| Provided text |
========
April 2019 – “Hunter Biden leaves the board of Burisma Holdings, as his father announces his candidacy for the Democratic presidential nomination.”

April 21, 2019 – New Ukrainian President elected on anti-corruption agenda

“Volodymyr Zelenskyy is elected president of Ukraine, to succeed Petro Poroshenko. He ran on a “zero tolerance” anti-corruption agenda.”

April 25, 2019 – “Joe Biden formally announces campaign for President.”

April 25, 2019 – President Trump tells Fox News’s Sean Hannity that Attorney General Bill Barr is considering allegations that Ukrainians sought to help Hillary Clinton’s 2016 presidential campaign by revealing damaging information about Paul Manafort. “I would imagine [Barr] would want to see this. … I would certainly defer to the attorney general, and we’ll see what he says about it,” Trump said. “He calls ’em straight” (transcript). Fox News reports that “Trump echoed his personal attorney Rudy Giuliani, who wrote on Twitter on Wednesday [April 24]: `Keep your eye on Ukraine.’”
========
| Entries shown |
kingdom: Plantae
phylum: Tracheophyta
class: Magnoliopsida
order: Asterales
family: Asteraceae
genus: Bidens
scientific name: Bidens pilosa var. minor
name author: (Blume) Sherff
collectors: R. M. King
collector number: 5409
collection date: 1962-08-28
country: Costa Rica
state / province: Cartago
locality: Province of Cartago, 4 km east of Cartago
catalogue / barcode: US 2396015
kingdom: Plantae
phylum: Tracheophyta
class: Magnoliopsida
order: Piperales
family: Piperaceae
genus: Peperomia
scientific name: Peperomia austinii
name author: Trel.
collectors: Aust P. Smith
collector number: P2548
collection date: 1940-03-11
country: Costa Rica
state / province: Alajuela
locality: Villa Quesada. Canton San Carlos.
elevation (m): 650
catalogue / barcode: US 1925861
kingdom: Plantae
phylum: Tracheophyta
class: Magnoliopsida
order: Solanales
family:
========
| Work instructions |
Pick up the timeline of 2019 events involving Ukraine, the Bidens, and President Trump right after its last entry, about the April 25 Fox News interview.

| Answer for this exercise |
May 2, 2019 – Giuliani plans trip to Kyiv as part of pressure campaign

Giuliani tells the New York Times he plans to travel to Kyiv and meet with President-elect Zelenskyy to urge him to investigate the Bidens as well as Ukrainians who might have worked with Hillary Clinton’s campaign to reveal the Manafort information. “We’re not meddling in an election, we’re meddling in an investigation, which we have a right to do,” Giuliani tells the newspaper. “There’s nothing illegal about it,” he said. “Somebody could say it’s improper.”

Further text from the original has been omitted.